Ce monde terrestre fonctionne de cette manière. Tout ce que l’humain veut éradiquer gagne en force et en férocité. Quand il accepte d’écouter, de faire avec sans se parjurer, alors un équilibre puissant prend place, et ses fantômes lui rappellent qu’à chaque instant ses choix sont cruciaux et efficaces.


Mais nous avons la tête dure, enfin surtout pour celles et ceux dont je fais partie, qui oublient une étape importante de l’incarnation. Nous sommes ici pour vivre instinctivement, jouer, ressentir, pleurer et rire gratuitement. C’est notre présence, notre simple existence qui change tout ce qui veut et doit l’être. Regardez les enfants. Ils n’ont aucun effort à faire pour rayonner ce qu’ils nourrissent dans l’instant. Moins nous avons conscience de notre importance, plus le voyage est plaisant.


Nos démons sont là pour que nous ne nous prenions pas trop au sérieux. Ils nous poussent à oser, sans nous raconter que nous aurons le dernier mot. Ils invitent à investir l’instant pleinement, mais à ne jamais croire que nous serons éternellement ni les gagnants, ni les perdants.


Gagner ou perdre n’est pas le sujet. Le sujet, c’est maintenant. Le sujet c’est d’inventer ce que je veux être, donner et prendre maintenant. Le reste me dépasse. Le reste est pris en charge. Le reste viendra à ma rencontre quand il aura besoin de mon choix pour prendre la forme qui me plaira.


Ça n’a pas besoin de faire de moi quelqu’un d’attentiste ou de fataliste. Je peux m’affairer à tous mes désirs d’humains. Je peux me confectionner des relations stables, des châteaux de sable, des voyages mémorables et des activités remarquables, c’est même de cette manière que le voyage est agréable. Et quand l’émotion, l’évènement, l’aléa et l’impondérable viennent à ma rencontre, alors je ressens, je reçois, je digère, je mature, j’affine et je plonge dans cette nouvelle proposition de dire ce que je veux être maintenant.
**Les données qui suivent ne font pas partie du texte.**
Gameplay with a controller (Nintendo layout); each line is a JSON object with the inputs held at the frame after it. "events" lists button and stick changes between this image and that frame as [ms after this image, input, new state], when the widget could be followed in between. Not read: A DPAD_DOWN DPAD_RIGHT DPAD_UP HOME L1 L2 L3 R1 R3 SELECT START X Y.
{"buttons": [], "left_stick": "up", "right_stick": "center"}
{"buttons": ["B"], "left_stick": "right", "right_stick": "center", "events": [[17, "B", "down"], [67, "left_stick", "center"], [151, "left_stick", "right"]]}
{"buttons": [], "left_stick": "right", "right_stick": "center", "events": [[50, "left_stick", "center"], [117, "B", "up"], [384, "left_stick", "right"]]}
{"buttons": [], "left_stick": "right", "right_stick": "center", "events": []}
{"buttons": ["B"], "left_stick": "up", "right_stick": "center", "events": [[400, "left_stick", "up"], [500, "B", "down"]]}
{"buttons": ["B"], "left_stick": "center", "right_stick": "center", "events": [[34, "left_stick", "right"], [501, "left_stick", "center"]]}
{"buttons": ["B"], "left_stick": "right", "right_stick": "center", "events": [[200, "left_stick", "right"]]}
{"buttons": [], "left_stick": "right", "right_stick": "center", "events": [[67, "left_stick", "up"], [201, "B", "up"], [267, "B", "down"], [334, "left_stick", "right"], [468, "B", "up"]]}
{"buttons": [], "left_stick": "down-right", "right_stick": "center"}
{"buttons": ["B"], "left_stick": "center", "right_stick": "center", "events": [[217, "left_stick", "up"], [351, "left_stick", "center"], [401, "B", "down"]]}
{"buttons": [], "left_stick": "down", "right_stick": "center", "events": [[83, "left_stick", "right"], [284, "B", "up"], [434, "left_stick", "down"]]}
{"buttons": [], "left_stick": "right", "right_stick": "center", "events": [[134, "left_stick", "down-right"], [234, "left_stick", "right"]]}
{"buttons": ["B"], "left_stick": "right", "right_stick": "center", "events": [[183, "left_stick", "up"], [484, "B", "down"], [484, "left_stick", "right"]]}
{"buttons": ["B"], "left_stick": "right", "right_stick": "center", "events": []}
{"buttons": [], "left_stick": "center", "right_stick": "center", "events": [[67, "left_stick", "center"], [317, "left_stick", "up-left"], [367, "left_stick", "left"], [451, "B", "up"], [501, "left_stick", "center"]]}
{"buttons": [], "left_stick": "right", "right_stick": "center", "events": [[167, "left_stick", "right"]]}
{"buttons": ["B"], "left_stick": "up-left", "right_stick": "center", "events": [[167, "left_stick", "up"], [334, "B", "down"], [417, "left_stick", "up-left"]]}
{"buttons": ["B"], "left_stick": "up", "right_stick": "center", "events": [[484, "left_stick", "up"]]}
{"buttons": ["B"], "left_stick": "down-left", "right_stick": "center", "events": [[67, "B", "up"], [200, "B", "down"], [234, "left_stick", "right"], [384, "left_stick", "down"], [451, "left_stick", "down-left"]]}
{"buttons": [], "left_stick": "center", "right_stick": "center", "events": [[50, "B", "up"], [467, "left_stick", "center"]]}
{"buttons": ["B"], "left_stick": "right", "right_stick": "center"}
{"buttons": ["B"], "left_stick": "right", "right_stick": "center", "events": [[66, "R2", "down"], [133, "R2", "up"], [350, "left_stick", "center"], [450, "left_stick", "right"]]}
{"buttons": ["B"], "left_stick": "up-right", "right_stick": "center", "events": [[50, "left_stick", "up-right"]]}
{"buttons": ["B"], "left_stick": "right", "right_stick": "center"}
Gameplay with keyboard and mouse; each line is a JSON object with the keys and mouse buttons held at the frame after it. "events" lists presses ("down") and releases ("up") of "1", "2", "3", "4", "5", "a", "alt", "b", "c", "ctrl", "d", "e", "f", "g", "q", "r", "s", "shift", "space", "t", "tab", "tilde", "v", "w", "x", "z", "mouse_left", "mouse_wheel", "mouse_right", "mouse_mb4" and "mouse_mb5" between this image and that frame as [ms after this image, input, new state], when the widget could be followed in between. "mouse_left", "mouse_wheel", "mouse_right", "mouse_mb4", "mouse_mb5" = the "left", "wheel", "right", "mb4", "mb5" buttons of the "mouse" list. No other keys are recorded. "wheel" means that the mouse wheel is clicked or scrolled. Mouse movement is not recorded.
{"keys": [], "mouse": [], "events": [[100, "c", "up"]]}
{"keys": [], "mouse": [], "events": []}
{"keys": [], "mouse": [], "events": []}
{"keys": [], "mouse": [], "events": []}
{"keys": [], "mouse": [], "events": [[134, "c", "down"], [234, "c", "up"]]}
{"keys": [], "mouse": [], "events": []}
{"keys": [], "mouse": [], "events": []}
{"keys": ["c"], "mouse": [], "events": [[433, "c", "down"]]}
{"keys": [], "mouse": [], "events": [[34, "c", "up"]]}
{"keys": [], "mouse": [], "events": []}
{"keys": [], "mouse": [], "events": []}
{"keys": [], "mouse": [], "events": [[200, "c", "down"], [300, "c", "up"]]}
Tout ce qui dérange enseigne. Tout ce qui plombe peut enraciner. Renier ou attaquer ces perturbations revient à refuser les nouvelles possibilités de l'instant. Je m’élance pour aller vers ce que je suis capable de concevoir, et chemin faisant, je découvre, j’apprends, je comprends comment faire évoluer ma destination initiale, vers quelque chose d’encore plus simple, d’encore plus moi, d’encore réjouissant. Mais pour ce faire, il me faut avancer, chaque jour faire et refaire le chemin. Chaque jour m’occuper de faire concrètement quelque chose de mes mains.